I've never been one of those people that thinks religion should be shoved into the spotlight at all costs. I'm ok with separating our court system from our systems of faith. I don't have an agenda for posting the Ten Commandments or telling people that believe or live differently than I do that they're wrong. I'm pretty sure that our God is much bigger than the categories we put one another in - and that God doesn't judge nearly as harshly as we do. I think that's what makes doing ministry on a college campus pretty cool. Sharing Love is as easy as handing out a popsicle or cup of hot chocolate. I think we are the ministry on this campus that doesn't expect everyone involved to even believe. It's about loving people into relationship. And yesterday I was challenged by the keepers of the rules. (I might like to call them Pharisees, but they're just doing their jobs.)
Making Ash Wednesday approachable and a teachable moment for folks is pretty cool. So why not take it to the public right? I thought so anyway - until I was asked to leave for "soliciting." There I sat at a small table (where we always meet for Bible study) where folks gather to study or eat. I had a small sign and a few papers to explain what Ash Wednesday and Lent are all about. I was just sitting, trying not to feel all peculiar about being there. Being asked to leave was frustrating, but being called out for "solicitation" really made me mad. He made it sound like I was running after folks throwing ashes at them yelling "repent."
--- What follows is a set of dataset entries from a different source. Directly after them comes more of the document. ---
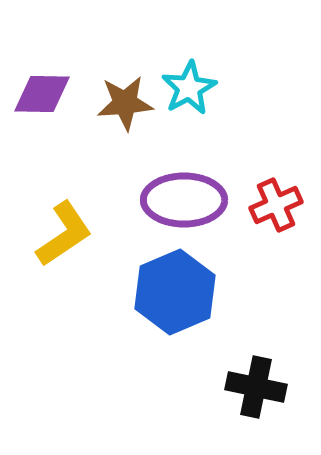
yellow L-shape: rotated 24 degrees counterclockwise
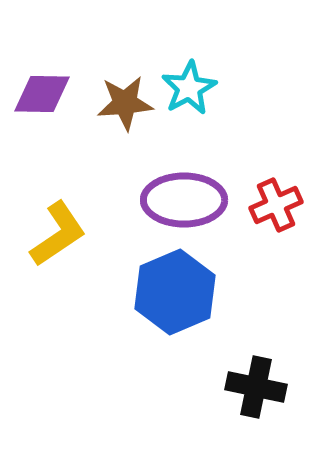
yellow L-shape: moved 6 px left
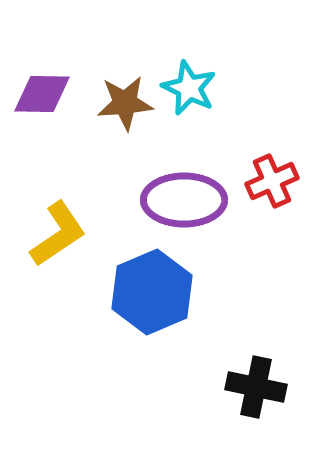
cyan star: rotated 18 degrees counterclockwise
red cross: moved 4 px left, 24 px up
blue hexagon: moved 23 px left
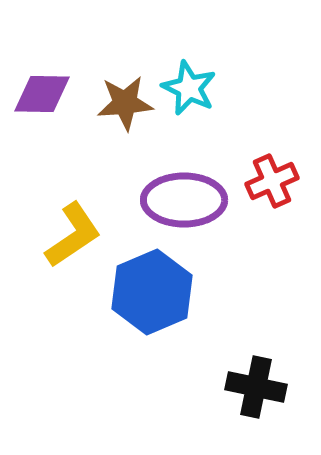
yellow L-shape: moved 15 px right, 1 px down
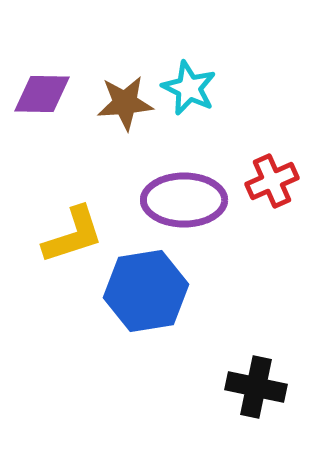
yellow L-shape: rotated 16 degrees clockwise
blue hexagon: moved 6 px left, 1 px up; rotated 14 degrees clockwise
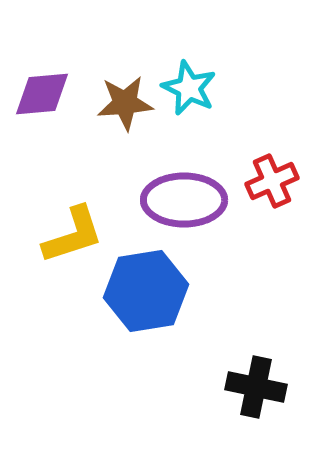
purple diamond: rotated 6 degrees counterclockwise
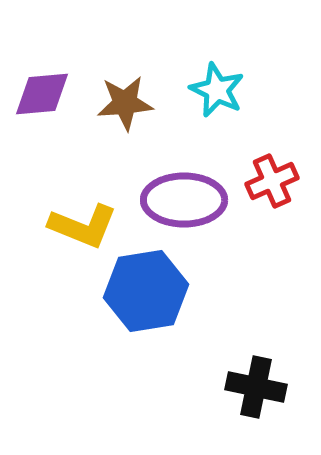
cyan star: moved 28 px right, 2 px down
yellow L-shape: moved 10 px right, 9 px up; rotated 40 degrees clockwise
It was one of those moments that I did not handle all that well - and definitely one that I thought "I wish I would have said..." But in the end it just made me feel embarrassed and a little frustrated. I can't imagine the emotions Jesus went through as he was told again and again to "stop" or "go away." I would have wimped out. I would have said something mean and failed to be the presence of God.
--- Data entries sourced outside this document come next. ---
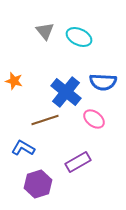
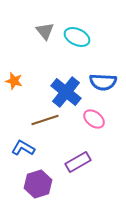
cyan ellipse: moved 2 px left
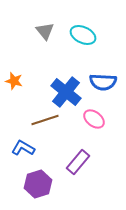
cyan ellipse: moved 6 px right, 2 px up
purple rectangle: rotated 20 degrees counterclockwise
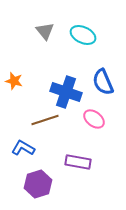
blue semicircle: rotated 64 degrees clockwise
blue cross: rotated 20 degrees counterclockwise
purple rectangle: rotated 60 degrees clockwise
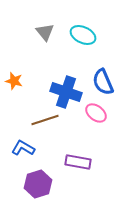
gray triangle: moved 1 px down
pink ellipse: moved 2 px right, 6 px up
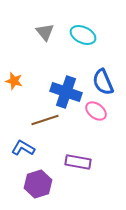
pink ellipse: moved 2 px up
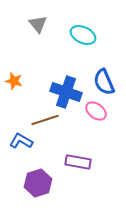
gray triangle: moved 7 px left, 8 px up
blue semicircle: moved 1 px right
blue L-shape: moved 2 px left, 7 px up
purple hexagon: moved 1 px up
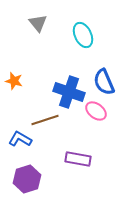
gray triangle: moved 1 px up
cyan ellipse: rotated 40 degrees clockwise
blue cross: moved 3 px right
blue L-shape: moved 1 px left, 2 px up
purple rectangle: moved 3 px up
purple hexagon: moved 11 px left, 4 px up
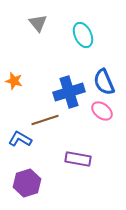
blue cross: rotated 36 degrees counterclockwise
pink ellipse: moved 6 px right
purple hexagon: moved 4 px down
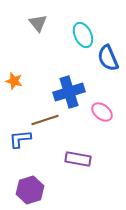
blue semicircle: moved 4 px right, 24 px up
pink ellipse: moved 1 px down
blue L-shape: rotated 35 degrees counterclockwise
purple hexagon: moved 3 px right, 7 px down
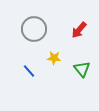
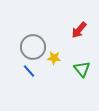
gray circle: moved 1 px left, 18 px down
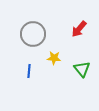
red arrow: moved 1 px up
gray circle: moved 13 px up
blue line: rotated 48 degrees clockwise
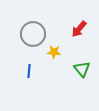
yellow star: moved 6 px up
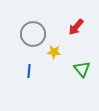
red arrow: moved 3 px left, 2 px up
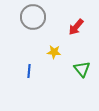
gray circle: moved 17 px up
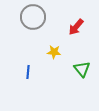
blue line: moved 1 px left, 1 px down
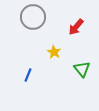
yellow star: rotated 24 degrees clockwise
blue line: moved 3 px down; rotated 16 degrees clockwise
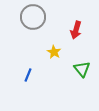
red arrow: moved 3 px down; rotated 24 degrees counterclockwise
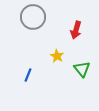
yellow star: moved 3 px right, 4 px down
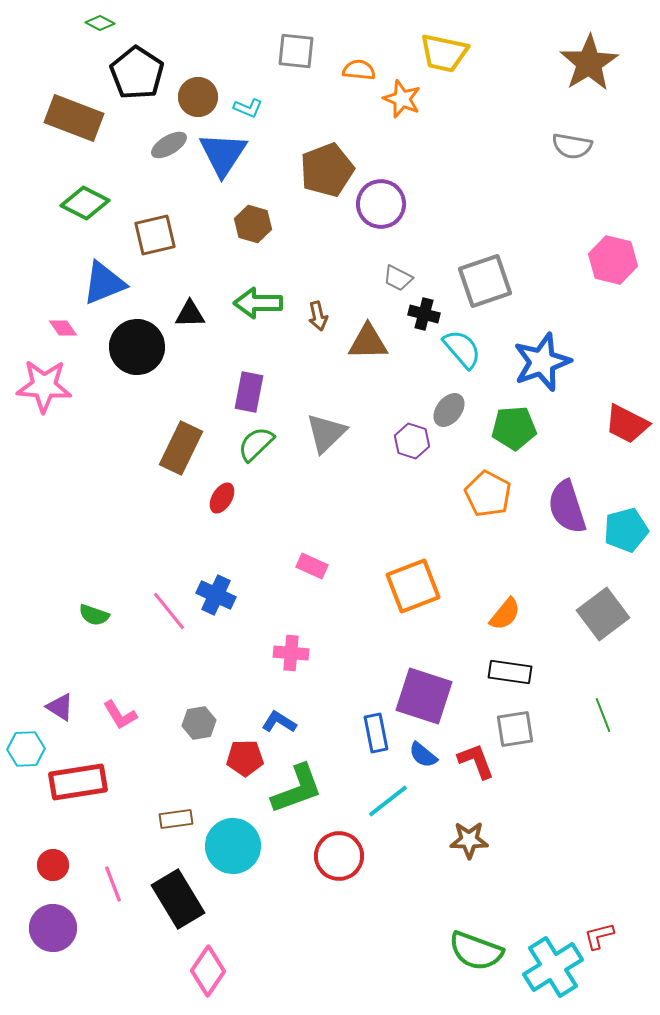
None of us like to feel foolish or be misunderstood. Unfortunately it happens to all of us at some point, and yet we trust with great excitement that one day our God will be revealed to all people. I can't wait to be embraced by the Light, Love, Mercy and Grace that is our God.
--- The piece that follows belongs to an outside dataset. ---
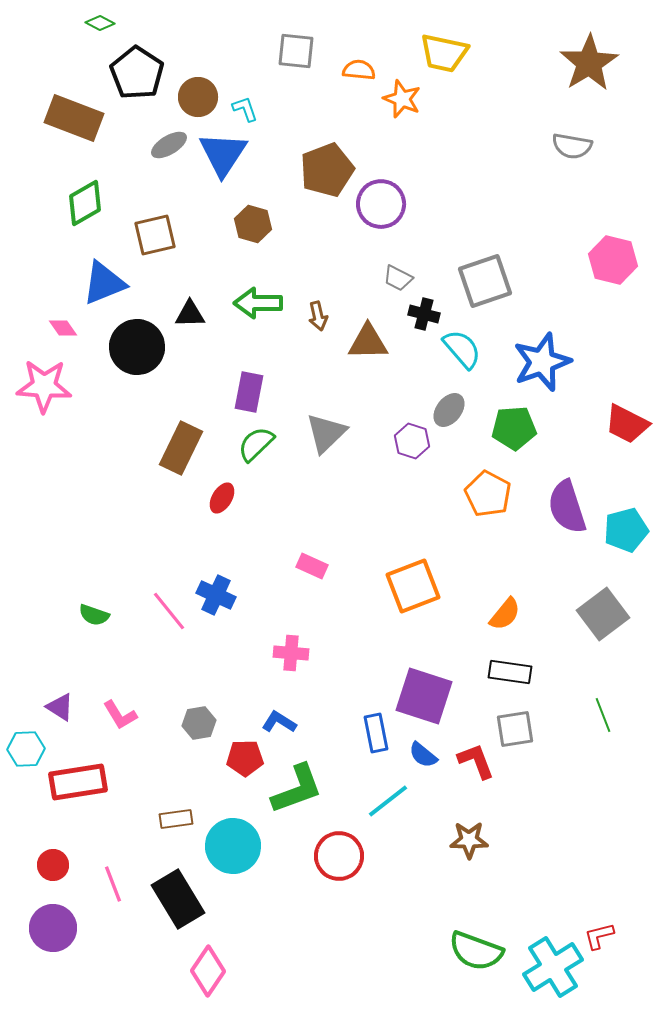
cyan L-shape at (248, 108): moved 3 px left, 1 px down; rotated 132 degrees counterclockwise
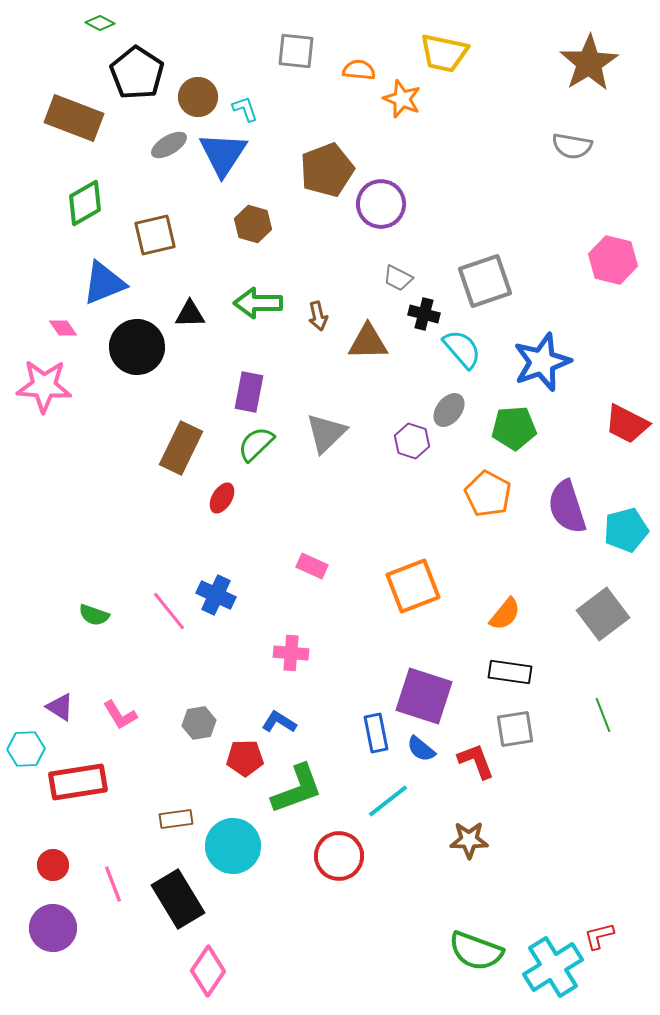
blue semicircle at (423, 755): moved 2 px left, 6 px up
These sentiments are similar to those of the Psalmist in the 25th chapter:
My head is high, God, held high;
I’m looking to you, God;
No hangdog skulking for me.
I’ve thrown in my lot with you;
You won’t embarrass me, will you?
Or let my enemies get the best of me?
Don’t embarrass any of us
Who went out on a limb for you.
It’s the traitors who should be humiliated.
Show me how you work, God;
School me in your ways.
Take me by the hand;
Lead me down the path of truth.
You are my Savior, aren’t you?
Mark the milestones of your mercy and love, God;
Rebuild the ancient landmarks!
Forget that I sowed wild oats;
Mark me with your sign of love.
Plan only the best for me, God!
God is fair and just;
He corrects the misdirected,
Sends them in the right direction.
He gives the rejects his hand,
And leads them step-by-step.
From now on every road you travel
Will take you to God.
Follow the Covenant signs;
Read the charted directions.
All of us navigate the different paths in our lives. Living out our faith and passion can be hindered by process, rules, and red-tape - but even these roads, often the ones with the most bumps and hills, lead us to God. I realized this as students circled the table for the rest of my time in that space, as they laughed and together we celebrated the movement of the Spirit in that place.
It's all good. It's all God. Thanks be to God.